Three attackers were killed at the scene, he said, and the fourth died later of his injuries, he told state television.
Khuzestan deputy governor Ali-Hossein Hosseinzadeh told ISNA that “eight to nine” troops were among those killed, as well as a journalist. In a message of condolence to Russia’s close regional ally, President Vladimir Putin said he was “appalled by this bloody crime” which was a reminder of the “necessity of an uncompromising battle against terrorism”.
Syria, another ally, also condemned the attacks, standing in “full sympathy and solidarity with the Islamic Republic of Iran”, said a Syrian foreign ministry official.
Neighbouring Turkey expressed “great sorrow” at what it called “a heinous terrorist attack”.
Khuzestan was a major battleground of the 1980s war with Iraq and the province saw unrest in 2005 and 2011, but has since been largely quiet.
Attacks by Kurdish rebels on military patrols along the border further north are relatively common. But attacks on regime targets inside major cities are far rarer.
On June 7, 2017, 17 people were killed and dozens wounded in simultaneous attacks in Tehran on the parliament and on the tomb of revolutionary leader Ruhollah Khomeini - the first inside Iran claimed by IS.

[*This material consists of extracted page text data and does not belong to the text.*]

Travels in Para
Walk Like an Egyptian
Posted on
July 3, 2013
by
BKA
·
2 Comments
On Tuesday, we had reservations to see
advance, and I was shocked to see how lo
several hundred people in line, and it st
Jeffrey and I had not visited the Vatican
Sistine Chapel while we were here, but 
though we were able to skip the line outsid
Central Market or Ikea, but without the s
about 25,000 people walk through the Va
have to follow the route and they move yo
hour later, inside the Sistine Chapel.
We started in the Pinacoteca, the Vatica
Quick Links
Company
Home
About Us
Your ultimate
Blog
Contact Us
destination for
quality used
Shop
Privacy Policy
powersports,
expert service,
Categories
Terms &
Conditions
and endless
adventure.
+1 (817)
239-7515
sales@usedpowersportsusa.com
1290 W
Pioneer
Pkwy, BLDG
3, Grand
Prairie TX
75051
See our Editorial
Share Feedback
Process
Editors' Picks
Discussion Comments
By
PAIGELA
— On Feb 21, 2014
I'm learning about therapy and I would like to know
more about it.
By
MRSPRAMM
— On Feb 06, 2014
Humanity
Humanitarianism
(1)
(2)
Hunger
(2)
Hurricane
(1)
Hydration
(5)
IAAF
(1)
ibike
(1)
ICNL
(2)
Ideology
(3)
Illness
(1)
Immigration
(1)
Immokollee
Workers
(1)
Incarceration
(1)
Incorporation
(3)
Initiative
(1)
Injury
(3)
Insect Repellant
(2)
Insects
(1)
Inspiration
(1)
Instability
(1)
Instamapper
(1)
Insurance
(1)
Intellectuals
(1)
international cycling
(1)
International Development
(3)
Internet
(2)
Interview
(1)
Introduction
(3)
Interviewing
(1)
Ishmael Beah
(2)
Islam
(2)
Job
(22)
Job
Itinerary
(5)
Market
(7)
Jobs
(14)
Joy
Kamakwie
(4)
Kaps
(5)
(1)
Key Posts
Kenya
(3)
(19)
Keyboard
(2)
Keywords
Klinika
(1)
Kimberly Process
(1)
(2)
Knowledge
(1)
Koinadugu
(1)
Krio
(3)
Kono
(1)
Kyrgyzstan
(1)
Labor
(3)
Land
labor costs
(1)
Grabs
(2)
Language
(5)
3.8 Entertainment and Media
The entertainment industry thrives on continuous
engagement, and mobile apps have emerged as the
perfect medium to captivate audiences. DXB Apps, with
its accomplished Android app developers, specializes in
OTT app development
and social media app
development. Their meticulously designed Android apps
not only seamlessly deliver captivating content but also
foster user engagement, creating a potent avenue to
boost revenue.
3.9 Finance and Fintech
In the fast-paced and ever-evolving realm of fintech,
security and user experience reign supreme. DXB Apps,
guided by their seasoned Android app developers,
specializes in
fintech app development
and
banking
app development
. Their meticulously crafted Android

In April, 26 alleged members of the Sunni extremist group went on trial on charges connected with that twin attack.
The attack in Ahvaz came as Rouhani was among dignitaries at the main anniversary parade in Tehran. In a keynote speech, he vowed to boost Iran’s ballistic missile capabilities despite Western concerns that were cited by his US counterpart Donald Trump in May when he abandoned a landmark nuclear deal with Tehran.
“We will never decrease our defensive capabilities... we will increase them day by day,” Rouhani said at a military parade. “The fact that the missiles anger you shows they are our most effective weapons,” he said, referring to the West.
The United States reimposed crippling sanctions on Iran last month, and a new round of even harsher sanctions targeting Iran’s vital oil sector is set to go back into effect on November 5.
Washington has said it is ready to open talks on a new agreement to replace the July 2015 accord, but Tehran has said repeatedly it cannot negotiate under the pressure of the sanctions.